* What is needed *
Copy every line of the items below, keeping each character, line break, and language unchanged.

* Data supplied *
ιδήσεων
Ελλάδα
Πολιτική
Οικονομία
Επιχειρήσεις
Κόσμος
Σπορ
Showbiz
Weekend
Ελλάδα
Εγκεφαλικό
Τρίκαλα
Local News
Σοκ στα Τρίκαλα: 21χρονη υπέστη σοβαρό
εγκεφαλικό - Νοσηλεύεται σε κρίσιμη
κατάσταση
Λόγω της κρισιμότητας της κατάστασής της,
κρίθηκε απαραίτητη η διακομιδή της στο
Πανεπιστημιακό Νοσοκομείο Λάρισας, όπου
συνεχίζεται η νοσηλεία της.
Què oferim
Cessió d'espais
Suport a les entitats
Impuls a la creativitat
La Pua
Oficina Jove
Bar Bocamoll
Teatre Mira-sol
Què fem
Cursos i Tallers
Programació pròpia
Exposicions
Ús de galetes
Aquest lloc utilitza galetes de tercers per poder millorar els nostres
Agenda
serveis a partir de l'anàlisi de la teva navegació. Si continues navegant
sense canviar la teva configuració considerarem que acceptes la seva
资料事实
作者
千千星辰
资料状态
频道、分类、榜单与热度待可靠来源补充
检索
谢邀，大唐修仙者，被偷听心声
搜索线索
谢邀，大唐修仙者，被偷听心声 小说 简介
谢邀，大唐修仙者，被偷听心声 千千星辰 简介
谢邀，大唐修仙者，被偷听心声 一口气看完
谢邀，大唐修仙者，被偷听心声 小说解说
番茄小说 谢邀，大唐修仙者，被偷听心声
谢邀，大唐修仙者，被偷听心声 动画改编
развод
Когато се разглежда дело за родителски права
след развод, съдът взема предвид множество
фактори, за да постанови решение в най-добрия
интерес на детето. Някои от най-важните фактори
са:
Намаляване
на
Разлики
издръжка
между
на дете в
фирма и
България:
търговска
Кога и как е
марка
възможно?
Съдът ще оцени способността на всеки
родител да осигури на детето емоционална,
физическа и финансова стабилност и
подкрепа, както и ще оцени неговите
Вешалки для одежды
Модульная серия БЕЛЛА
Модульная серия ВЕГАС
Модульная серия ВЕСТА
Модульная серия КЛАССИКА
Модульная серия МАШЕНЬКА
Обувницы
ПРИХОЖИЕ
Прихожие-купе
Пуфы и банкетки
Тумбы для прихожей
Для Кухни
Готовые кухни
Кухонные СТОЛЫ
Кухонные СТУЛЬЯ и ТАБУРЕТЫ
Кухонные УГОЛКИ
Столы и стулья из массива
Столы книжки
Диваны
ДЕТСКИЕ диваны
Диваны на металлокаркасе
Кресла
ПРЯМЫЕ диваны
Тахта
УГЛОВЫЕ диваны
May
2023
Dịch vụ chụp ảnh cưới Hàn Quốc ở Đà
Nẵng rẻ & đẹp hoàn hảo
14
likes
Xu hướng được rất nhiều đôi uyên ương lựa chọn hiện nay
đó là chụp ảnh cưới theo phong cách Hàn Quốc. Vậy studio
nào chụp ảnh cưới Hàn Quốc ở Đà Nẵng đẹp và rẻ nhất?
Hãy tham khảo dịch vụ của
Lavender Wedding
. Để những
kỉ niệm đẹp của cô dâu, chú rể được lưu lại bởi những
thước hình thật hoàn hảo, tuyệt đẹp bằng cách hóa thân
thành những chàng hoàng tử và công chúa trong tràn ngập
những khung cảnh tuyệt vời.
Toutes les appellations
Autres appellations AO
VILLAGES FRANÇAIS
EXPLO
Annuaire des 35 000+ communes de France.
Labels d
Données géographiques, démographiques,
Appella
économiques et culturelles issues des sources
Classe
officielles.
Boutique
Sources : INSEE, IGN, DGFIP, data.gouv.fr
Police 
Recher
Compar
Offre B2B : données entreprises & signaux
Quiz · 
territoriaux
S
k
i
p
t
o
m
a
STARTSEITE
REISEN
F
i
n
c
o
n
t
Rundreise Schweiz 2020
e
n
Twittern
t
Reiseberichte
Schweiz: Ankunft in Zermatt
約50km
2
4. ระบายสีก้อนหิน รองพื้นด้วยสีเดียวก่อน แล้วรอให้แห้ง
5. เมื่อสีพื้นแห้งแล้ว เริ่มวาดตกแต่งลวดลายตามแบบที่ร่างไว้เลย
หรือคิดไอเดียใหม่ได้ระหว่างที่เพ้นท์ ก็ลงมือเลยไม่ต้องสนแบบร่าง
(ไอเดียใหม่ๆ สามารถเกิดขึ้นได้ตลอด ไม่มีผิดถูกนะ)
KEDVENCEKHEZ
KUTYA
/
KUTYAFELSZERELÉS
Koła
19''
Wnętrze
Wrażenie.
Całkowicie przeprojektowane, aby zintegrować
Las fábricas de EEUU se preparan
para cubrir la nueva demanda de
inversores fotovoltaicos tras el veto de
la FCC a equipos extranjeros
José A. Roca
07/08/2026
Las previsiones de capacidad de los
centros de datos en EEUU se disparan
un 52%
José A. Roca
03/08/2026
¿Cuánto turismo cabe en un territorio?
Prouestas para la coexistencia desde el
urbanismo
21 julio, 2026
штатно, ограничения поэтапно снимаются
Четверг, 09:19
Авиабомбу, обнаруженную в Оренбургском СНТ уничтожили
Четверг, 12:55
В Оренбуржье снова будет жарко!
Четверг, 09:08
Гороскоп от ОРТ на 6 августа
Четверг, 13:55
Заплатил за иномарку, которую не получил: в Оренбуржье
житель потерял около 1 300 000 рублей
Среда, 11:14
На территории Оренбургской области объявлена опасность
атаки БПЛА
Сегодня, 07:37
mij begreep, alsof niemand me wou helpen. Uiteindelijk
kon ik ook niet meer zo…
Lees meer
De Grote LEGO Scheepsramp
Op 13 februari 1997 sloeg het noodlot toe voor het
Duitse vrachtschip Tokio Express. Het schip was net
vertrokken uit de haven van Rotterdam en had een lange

* Your response *
ιδήσεων
Ελλάδα
Πολιτική
Οικονομία
Επιχειρήσεις
Κόσμος
Σπορ
Showbiz
Weekend
Ελλάδα
Εγκεφαλικό
Τρίκαλα
Local News
Σοκ στα Τρίκαλα: 21χρονη υπέστη σοβαρό
εγκεφαλικό - Νοσηλεύεται σε κρίσιμη
κατάσταση
Λόγω της κρισιμότητας της κατάστασής της,
κρίθηκε απαραίτητη η διακομιδή της στο
Πανεπιστημιακό Νοσοκομείο Λάρισας, όπου
συνεχίζεται η νοσηλεία της.
Què oferim
Cessió d'espais
Suport a les entitats
Impuls a la creativitat
La Pua
Oficina Jove
Bar Bocamoll
Teatre Mira-sol
Què fem
Cursos i Tallers
Programació pròpia
Exposicions
Ús de galetes
Aquest lloc utilitza galetes de tercers per poder millorar els nostres
Agenda
serveis a partir de l'anàlisi de la teva navegació. Si continues navegant
sense canviar la teva configuració considerarem que acceptes la seva
资料事实
作者
千千星辰
资料状态
频道、分类、榜单与热度待可靠来源补充
检索
谢邀，大唐修仙者，被偷听心声
搜索线索
谢邀，大唐修仙者，被偷听心声 小说 简介
谢邀，大唐修仙者，被偷听心声 千千星辰 简介
谢邀，大唐修仙者，被偷听心声 一口气看完
谢邀，大唐修仙者，被偷听心声 小说解说
番茄小说 谢邀，大唐修仙者，被偷听心声
谢邀，大唐修仙者，被偷听心声 动画改编
развод
Когато се разглежда дело за родителски права
след развод, съдът взема предвид множество
фактори, за да постанови решение в най-добрия
интерес на детето. Някои от най-важните фактори
са:
Намаляване
на
Разлики
издръжка
между
на дете в
фирма и
България:
търговска
Кога и как е
марка
възможно?
Съдът ще оцени способността на всеки
родител да осигури на детето емоционална,
физическа и финансова стабилност и
подкрепа, както и ще оцени неговите
Вешалки для одежды
Модульная серия БЕЛЛА
Модульная серия ВЕГАС
Модульная серия ВЕСТА
Модульная серия КЛАССИКА
Модульная серия МАШЕНЬКА
Обувницы
ПРИХОЖИЕ
Прихожие-купе
Пуфы и банкетки
Тумбы для прихожей
Для Кухни
Готовые кухни
Кухонные СТОЛЫ
Кухонные СТУЛЬЯ и ТАБУРЕТЫ
Кухонные УГОЛКИ
Столы и стулья из массива
Столы книжки
Диваны
ДЕТСКИЕ диваны
Диваны на металлокаркасе
Кресла
ПРЯМЫЕ диваны
Тахта
УГЛОВЫЕ диваны
May
2023
Dịch vụ chụp ảnh cưới Hàn Quốc ở Đà
Nẵng rẻ & đẹp hoàn hảo
14
likes
Xu hướng được rất nhiều đôi uyên ương lựa chọn hiện nay
đó là chụp ảnh cưới theo phong cách Hàn Quốc. Vậy studio
nào chụp ảnh cưới Hàn Quốc ở Đà Nẵng đẹp và rẻ nhất?
Hãy tham khảo dịch vụ của
Lavender Wedding
. Để những
kỉ niệm đẹp của cô dâu, chú rể được lưu lại bởi những
thước hình thật hoàn hảo, tuyệt đẹp bằng cách hóa thân
thành những chàng hoàng tử và công chúa trong tràn ngập
những khung cảnh tuyệt vời.
Toutes les appellations
Autres appellations AO
VILLAGES FRANÇAIS
EXPLO
Annuaire des 35 000+ communes de France.
Labels d
Données géographiques, démographiques,
Appella
économiques et culturelles issues des sources
Classe
officielles.
Boutique
Sources : INSEE, IGN, DGFIP, data.gouv.fr
Police 
Recher
Compar
Offre B2B : données entreprises & signaux
Quiz · 
territoriaux
S
k
i
p
t
o
m
a
STARTSEITE
REISEN
F
i
n
c
o
n
t
Rundreise Schweiz 2020
e
n
Twittern
t
Reiseberichte
Schweiz: Ankunft in Zermatt
約50km
2
4. ระบายสีก้อนหิน รองพื้นด้วยสีเดียวก่อน แล้วรอให้แห้ง
5. เมื่อสีพื้นแห้งแล้ว เริ่มวาดตกแต่งลวดลายตามแบบที่ร่างไว้เลย
หรือคิดไอเดียใหม่ได้ระหว่างที่เพ้นท์ ก็ลงมือเลยไม่ต้องสนแบบร่าง
(ไอเดียใหม่ๆ สามารถเกิดขึ้นได้ตลอด ไม่มีผิดถูกนะ)
KEDVENCEKHEZ
KUTYA
/
KUTYAFELSZERELÉS
Koła
19''
Wnętrze
Wrażenie.
Całkowicie przeprojektowane, aby zintegrować
Las fábricas de EEUU se preparan
para cubrir la nueva demanda de
inversores fotovoltaicos tras el veto de
la FCC a equipos extranjeros
José A. Roca
07/08/2026
Las previsiones de capacidad de los
centros de datos en EEUU se disparan
un 52%
José A. Roca
03/08/2026
¿Cuánto turismo cabe en un territorio?
Prouestas para la coexistencia desde el
urbanismo
21 julio, 2026
штатно, ограничения поэтапно снимаются
Четверг, 09:19
Авиабомбу, обнаруженную в Оренбургском СНТ уничтожили
Четверг, 12:55
В Оренбуржье снова будет жарко!
Четверг, 09:08
Гороскоп от ОРТ на 6 августа
Четверг, 13:55
Заплатил за иномарку, которую не получил: в Оренбуржье
житель потерял около 1 300 000 рублей
Среда, 11:14
На территории Оренбургской области объявлена опасность
атаки БПЛА
Сегодня, 07:37
mij begreep, alsof niemand me wou helpen. Uiteindelijk
kon ik ook niet meer zo…
Lees meer
De Grote LEGO Scheepsramp
Op 13 februari 1997 sloeg het noodlot toe voor het
Duitse vrachtschip Tokio Express. Het schip was net
vertrokken uit de haven van Rotterdam en had een lange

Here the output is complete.